Dean is an ancient farm on the edge of Inchfield Pasture. Access is either upwards from Inchfield Bottom at Clough and across the wild moor northwards past Pastureside Farm and Hollow Dean, or straight up from Frithswood in Dulesgate. Either way is difficult, steep, rough, and impassable for vehicles that are not designed for cross-country trekking.
   
This small farm was in the hands of a Stansfield family who were yeoman farmers. John Stansfield was born there in 1683, and when he died in 1763, he passed it equally to two daughters and his grandson: Susan Stansfield, Mary Haigh and James Stansfield. This James Stansfield was already in occupation of the farm.
   
Mary Haigh was the wife of John Haigh the elder of Pastureside Farm, and according to the laws of the day, any property belonging to a woman passed over to her husband. Therefore, in 1763, John Haigh became part owner of Dean Farm. Some five years later, Susan Stansfield and James Stansfield passed over their shares to John. He now owned it all.
   
On his death in 1772, John passed Dean over to his younger son Reuben. He and his wife Mary moved to live at the farm in 1795 after it had lain empty for a year or so. They paid 4s.6d land tax on the property. Reuben had plenty of work, looking after his small farm and managing a large family who busied themselves hand weaving. He prepared the warps and wefts for their looms and fetched and carried their work to and from the merchants. Dean Clough water ran through his land, and this he sold to Messrs John and William Helliwell of Friths Mill, Dulesgate, for the sum of £20.

= Given information =

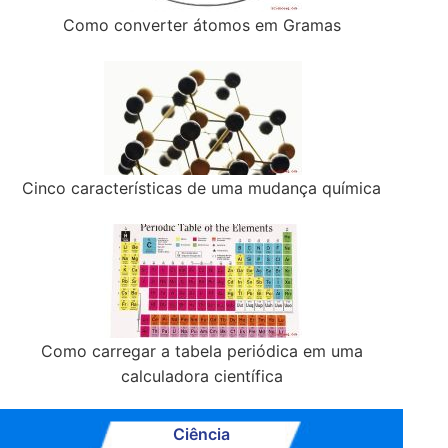
Como converter átomos em Gramas
Cinco características de uma mudança química
Como carregar a tabela periódica em uma
calculadora científica
Ciência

= Work instructions =
Could you reproduce the passage of the Dean farm history above, starting with "Dean is an ancient" and going on through "of the farm."?

= Reply to the task =
Dean is an ancient farm on the edge of Inchfield Pasture. Access is either upwards from Inchfield Bottom at Clough and across the wild moor northwards past Pastureside Farm and Hollow Dean, or straight up from Frithswood in Dulesgate. Either way is difficult, steep, rough, and impassable for vehicles that are not designed for cross-country trekking.
   
This small farm was in the hands of a Stansfield family who were yeoman farmers. John Stansfield was born there in 1683, and when he died in 1763, he passed it equally to two daughters and his grandson: Susan Stansfield, Mary Haigh and James Stansfield. This James Stansfield was already in occupation of the farm.